[Stored data entries]
################

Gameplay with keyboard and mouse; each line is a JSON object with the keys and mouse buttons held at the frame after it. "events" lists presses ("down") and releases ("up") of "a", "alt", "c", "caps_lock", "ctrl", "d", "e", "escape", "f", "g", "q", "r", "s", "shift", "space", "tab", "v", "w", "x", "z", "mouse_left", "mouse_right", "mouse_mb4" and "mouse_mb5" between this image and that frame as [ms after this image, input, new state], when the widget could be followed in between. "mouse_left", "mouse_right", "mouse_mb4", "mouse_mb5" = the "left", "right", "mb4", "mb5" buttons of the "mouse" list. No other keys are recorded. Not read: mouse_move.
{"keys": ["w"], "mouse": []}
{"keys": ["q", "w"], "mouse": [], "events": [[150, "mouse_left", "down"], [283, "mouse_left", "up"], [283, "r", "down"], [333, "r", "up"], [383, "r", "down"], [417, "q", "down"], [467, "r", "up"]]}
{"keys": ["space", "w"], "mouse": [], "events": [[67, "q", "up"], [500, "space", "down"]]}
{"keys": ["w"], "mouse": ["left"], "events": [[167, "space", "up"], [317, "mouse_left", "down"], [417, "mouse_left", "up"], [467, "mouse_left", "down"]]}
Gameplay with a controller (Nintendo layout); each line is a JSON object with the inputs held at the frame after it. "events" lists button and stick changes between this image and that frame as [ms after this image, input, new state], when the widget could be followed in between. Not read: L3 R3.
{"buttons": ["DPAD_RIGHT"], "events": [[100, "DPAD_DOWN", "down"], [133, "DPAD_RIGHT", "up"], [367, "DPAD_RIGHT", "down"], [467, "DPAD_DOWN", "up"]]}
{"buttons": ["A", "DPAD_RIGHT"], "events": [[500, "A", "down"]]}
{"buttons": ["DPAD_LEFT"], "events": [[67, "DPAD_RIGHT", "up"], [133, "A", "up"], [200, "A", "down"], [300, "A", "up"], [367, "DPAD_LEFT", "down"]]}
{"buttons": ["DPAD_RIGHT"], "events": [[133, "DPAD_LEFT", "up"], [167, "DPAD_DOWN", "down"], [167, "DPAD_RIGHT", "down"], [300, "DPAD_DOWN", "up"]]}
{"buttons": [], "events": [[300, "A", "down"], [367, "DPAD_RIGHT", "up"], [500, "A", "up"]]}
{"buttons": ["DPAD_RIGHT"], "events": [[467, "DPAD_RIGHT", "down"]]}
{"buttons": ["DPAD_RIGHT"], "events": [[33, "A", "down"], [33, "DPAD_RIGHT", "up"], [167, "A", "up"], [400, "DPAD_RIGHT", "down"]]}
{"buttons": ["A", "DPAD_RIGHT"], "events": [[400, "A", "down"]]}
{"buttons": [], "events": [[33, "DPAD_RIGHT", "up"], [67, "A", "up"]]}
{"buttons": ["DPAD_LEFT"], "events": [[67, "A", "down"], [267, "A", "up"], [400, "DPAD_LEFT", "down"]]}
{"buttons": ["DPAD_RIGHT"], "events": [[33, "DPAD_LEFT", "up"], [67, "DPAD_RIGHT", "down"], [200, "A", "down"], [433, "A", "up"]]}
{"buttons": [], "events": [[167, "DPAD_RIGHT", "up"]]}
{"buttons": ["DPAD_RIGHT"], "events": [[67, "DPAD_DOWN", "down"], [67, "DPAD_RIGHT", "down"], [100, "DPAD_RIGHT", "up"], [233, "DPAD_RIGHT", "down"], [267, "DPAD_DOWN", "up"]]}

################

▶ Exercise aim: In this exercise, repeat the entries above verbatim.

▶ Answer to the problem:
Gameplay with keyboard and mouse; each line is a JSON object with the keys and mouse buttons held at the frame after it. "events" lists presses ("down") and releases ("up") of "a", "alt", "c", "caps_lock", "ctrl", "d", "e", "escape", "f", "g", "q", "r", "s", "shift", "space", "tab", "v", "w", "x", "z", "mouse_left", "mouse_right", "mouse_mb4" and "mouse_mb5" between this image and that frame as [ms after this image, input, new state], when the widget could be followed in between. "mouse_left", "mouse_right", "mouse_mb4", "mouse_mb5" = the "left", "right", "mb4", "mb5" buttons of the "mouse" list. No other keys are recorded. Not read: mouse_move.
{"keys": ["w"], "mouse": []}
{"keys": ["q", "w"], "mouse": [], "events": [[150, "mouse_left", "down"], [283, "mouse_left", "up"], [283, "r", "down"], [333, "r", "up"], [383, "r", "down"], [417, "q", "down"], [467, "r", "up"]]}
{"keys": ["space", "w"], "mouse": [], "events": [[67, "q", "up"], [500, "space", "down"]]}
{"keys": ["w"], "mouse": ["left"], "events": [[167, "space", "up"], [317, "mouse_left", "down"], [417, "mouse_left", "up"], [467, "mouse_left", "down"]]}
Gameplay with a controller (Nintendo layout); each line is a JSON object with the inputs held at the frame after it. "events" lists button and stick changes between this image and that frame as [ms after this image, input, new state], when the widget could be followed in between. Not read: L3 R3.
{"buttons": ["DPAD_RIGHT"], "events": [[100, "DPAD_DOWN", "down"], [133, "DPAD_RIGHT", "up"], [367, "DPAD_RIGHT", "down"], [467, "DPAD_DOWN", "up"]]}
{"buttons": ["A", "DPAD_RIGHT"], "events": [[500, "A", "down"]]}
{"buttons": ["DPAD_LEFT"], "events": [[67, "DPAD_RIGHT", "up"], [133, "A", "up"], [200, "A", "down"], [300, "A", "up"], [367, "DPAD_LEFT", "down"]]}
{"buttons": ["DPAD_RIGHT"], "events": [[133, "DPAD_LEFT", "up"], [167, "DPAD_DOWN", "down"], [167, "DPAD_RIGHT", "down"], [300, "DPAD_DOWN", "up"]]}
{"buttons": [], "events": [[300, "A", "down"], [367, "DPAD_RIGHT", "up"], [500, "A", "up"]]}
{"buttons": ["DPAD_RIGHT"], "events": [[467, "DPAD_RIGHT", "down"]]}
{"buttons": ["DPAD_RIGHT"], "events": [[33, "A", "down"], [33, "DPAD_RIGHT", "up"], [167, "A", "up"], [400, "DPAD_RIGHT", "down"]]}
{"buttons": ["A", "DPAD_RIGHT"], "events": [[400, "A", "down"]]}
{"buttons": [], "events": [[33, "DPAD_RIGHT", "up"], [67, "A", "up"]]}
{"buttons": ["DPAD_LEFT"], "events": [[67, "A", "down"], [267, "A", "up"], [400, "DPAD_LEFT", "down"]]}
{"buttons": ["DPAD_RIGHT"], "events": [[33, "DPAD_LEFT", "up"], [67, "DPAD_RIGHT", "down"], [200, "A", "down"], [433, "A", "up"]]}
{"buttons": [], "events": [[167, "DPAD_RIGHT", "up"]]}
{"buttons": ["DPAD_RIGHT"], "events": [[67, "DPAD_DOWN", "down"], [67, "DPAD_RIGHT", "down"], [100, "DPAD_RIGHT", "up"], [233, "DPAD_RIGHT", "down"], [267, "DPAD_DOWN", "up"]]}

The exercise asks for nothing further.